Investment banking sources say Lavasa Corporation is scouting for funds. An investment banker, who does not want to be identified, says investors have been taken on site visits to Lavasa and “a placement is expected by June”.
Kumar Gera, president of the Confederation of Real Estate Developers Association of India (CREDAI), however, judges Lavasa as “ambitious”, but well positioned. “Unlike Sahara’s Amby Valley that was marketed as a luxury project and was overpriced at Rs 8,000-10,000 per sq. ft, Lavasa is relatively more affordable.”
Others are, however, sceptical about Lavasa’s high-investment, high-risk game. Says Angel Broking’s Sailesh Kanani, who heads infrastructure practice: “Though HCC has a good order book position, the debt-equity ratio on account of Lavasa is nearly 2x.
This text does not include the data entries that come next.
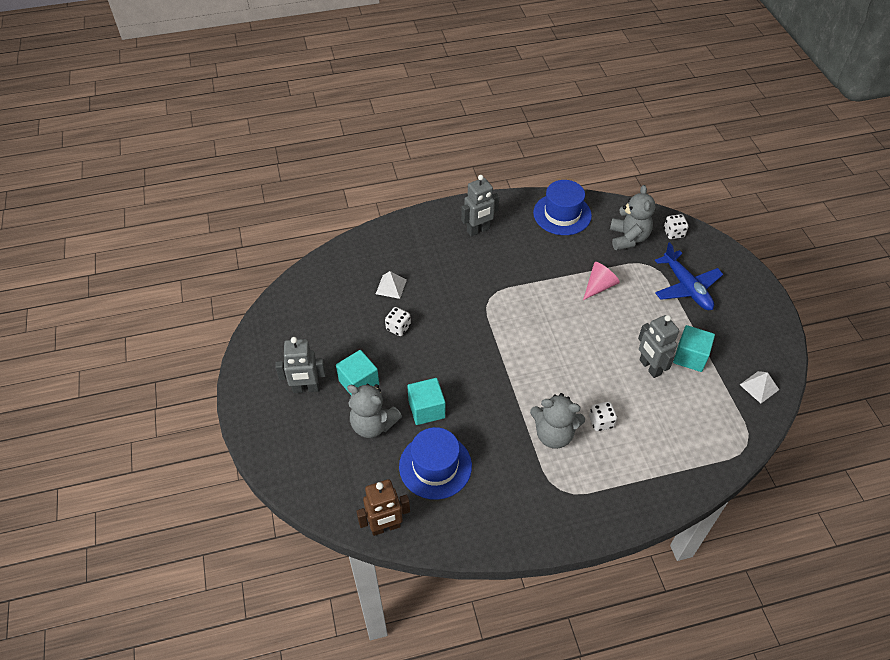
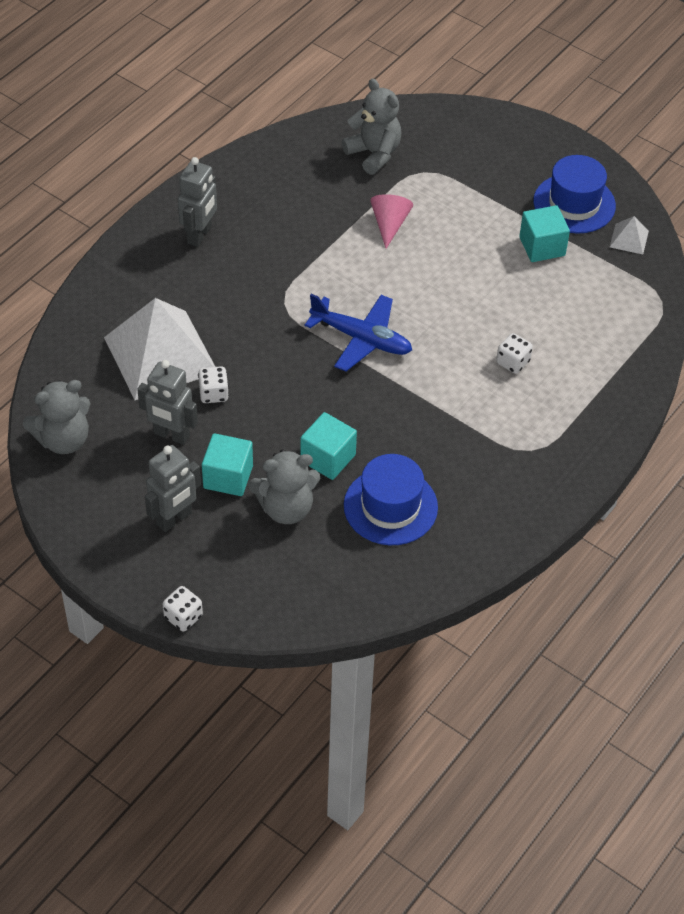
camera: 40 degrees left, 0 degrees up
brown robot [356,479,410,536] -> none
white pyramid [376,271,407,299] -> white pyramid [104,298,215,400], size x2.45
grey teddy bear [530,393,585,449] -> grey teddy bear moved to [23,380,91,454]
blue hat [533,180,592,235] -> blue hat moved to [533,155,616,234]
grey robot [638,315,679,378] -> grey robot moved to [137,360,198,445]
blue plane [655,242,723,310] -> blue plane moved to [305,294,412,371]
white dice [664,214,688,239] -> white dice moved to [163,586,203,632]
It is too big, too long-term for a market that thinks only one year ahead.”
Concurring with Kanani, Jagdish Malkani, vice-president and country head of TAIB Capital Corporation, points out: “What HCC went ballistic about Lavasa — that it was a huge project — in boom times, is now a disadvantage considering that both the debt and equity markets are virtually frozen.”
Company officials concede that land acquisition is costing Rs 9 lakh an acre compared to Rs 1 to 2 lakh in the initial stages. As it is, the company is in a face-off with the residents of Mugaon village after Lavasa Corporation refused to buy their land at the rates they had set.
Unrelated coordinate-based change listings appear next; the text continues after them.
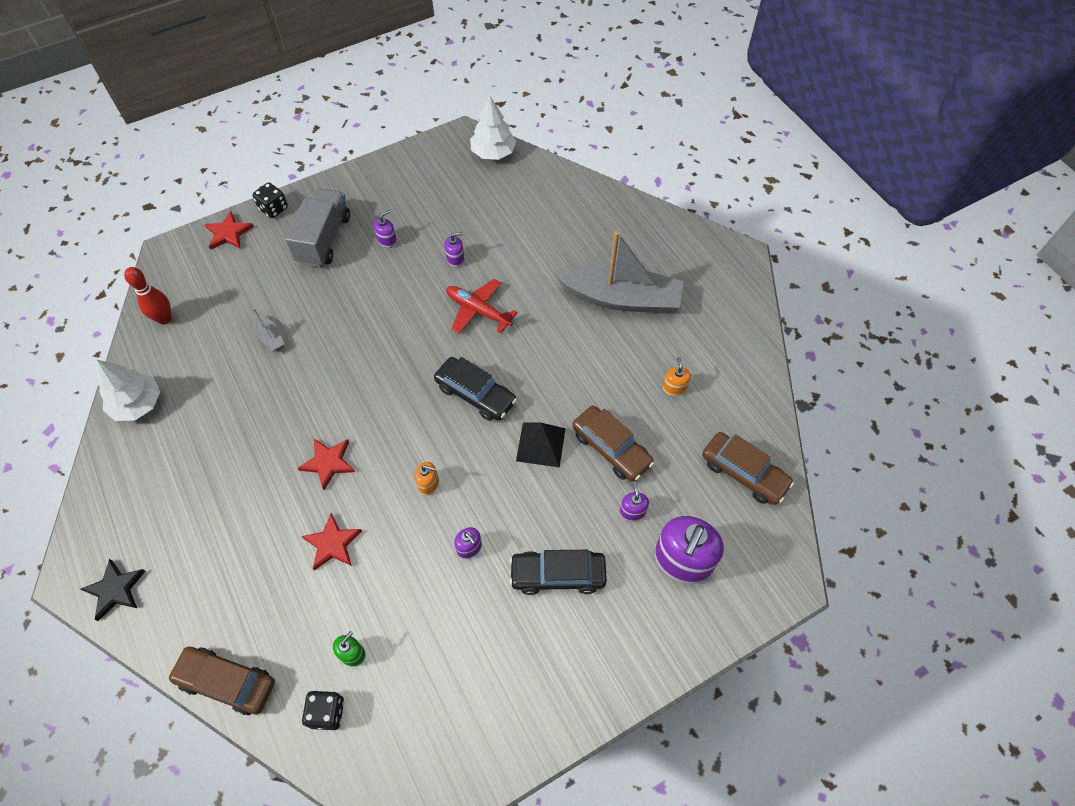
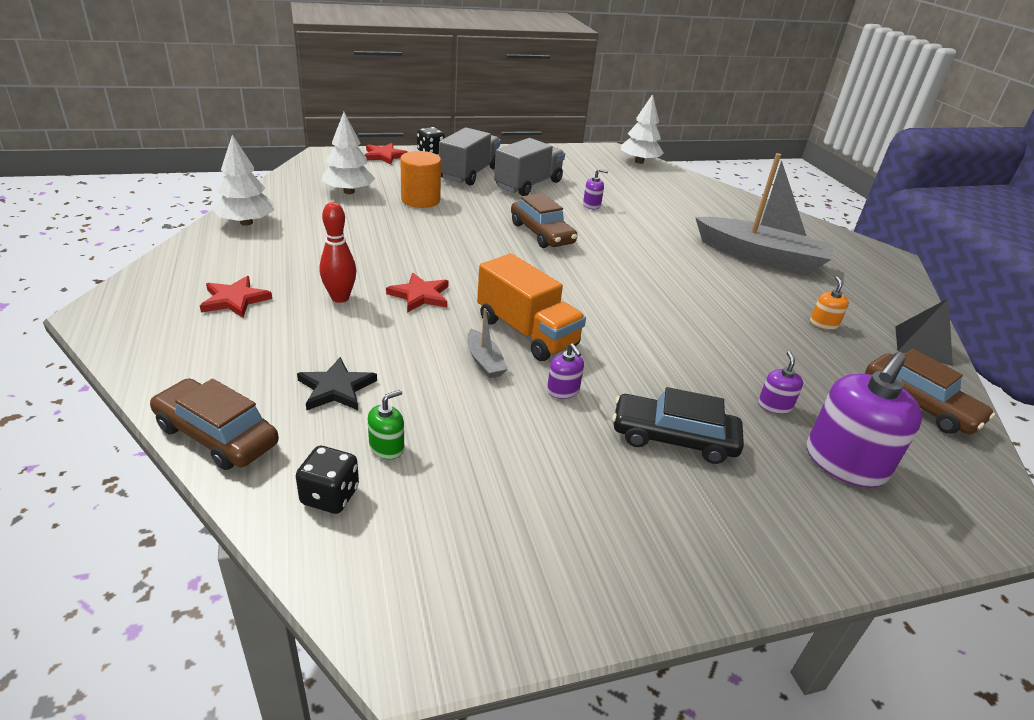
camera: 10 degrees right, 25 degrees down
black star [81,559,145,621] -> black star moved to [297,357,377,410]
red bowling pin [124,267,171,324] -> red bowling pin moved to [320,202,356,303]
grey boat [251,308,284,351] -> grey boat moved to [467,308,508,378]
red star [301,513,362,571] -> red star moved to [200,276,272,318]
purple soap dispenser [374,210,397,248] -> grey truck [494,138,565,196]
orange soap dispenser [414,462,439,495] -> orange truck [477,253,586,361]
black car [434,357,517,421] -> none
red plane [446,279,518,334] -> none
black pyramid [516,423,566,468] -> black pyramid moved to [895,298,953,366]
brown car [572,406,654,482] -> brown car moved to [511,193,577,248]
none -> white tree [322,112,375,194]
none -> orange cylinder [400,151,441,208]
With few options for external funds, the crucial test will be whether Lavasa’s second and third phases sell to generate the targeted Rs 2,000-3,000 crore over the next 2-3 years. As Pranay Vakil, chairman of Knight Frank Property Consultant, says, “Lavasa is only saleable as a second home. Besides, will people be willing to buy into a resort town in a downturn?”
Playing To Win: HCC Chairman
Ajit Gulabchand is confident
that the Lavasa project will be
a roaring success
(Pic By Bivash Banerjee)
Real Estate Play
Why has HCC diversified into real estate? The company claims an order book backlog of Rs 16,600 crore. Yet, it has signed an MoU with the Gujarat government for the development of a Rs 40,000-crore waterfront city near Dhulera. It is also developing a financial services park called ‘247 Park’ in Vikhroli, Mumbai, apart from other real estate projects.
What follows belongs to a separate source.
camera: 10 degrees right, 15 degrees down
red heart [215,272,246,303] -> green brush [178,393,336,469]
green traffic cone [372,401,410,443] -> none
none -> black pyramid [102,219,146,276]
For FY2008, HCC concedes its profit margins have been under severe pressure despite topline growth due to rocketing steel prices. The fourth quarter results for FY 2009 were a disappointment with a topline contraction to Rs 980 crore compared to the previous year’s Rs 1,054 crore, a de-growth of 7.1 per cent.
However, profit-after-tax for FY2009 beat analyst’s expectations on margins and showed a healthy 15.4 per cent growth to Rs 125 crore from the previous year’s Rs 109 crore.
However, the future is not rosy for the construction sector. For instance, a recent CMIE report says the top eight construction companies announced new orders aggregating Rs 17,906 crore for October-December 2008 — just half of Rs 34,246 crore of the previous quarter. The CMIE report also points out that though the sector clocked a robust 40 per cent growth last quarter, “the sector’s PBDIT and PAT margins declined by 100 basis points”. In this situation, HCC hopes real estate development will bring in larger and continuous returns.
Lavasa is still a blip on HCC’s balance sheet. It has a lot going in its favour, but the fact is there is little sign of the realty market regaining ground. What there is little dispute about is that Lavasa has become crucial to HCC’s future.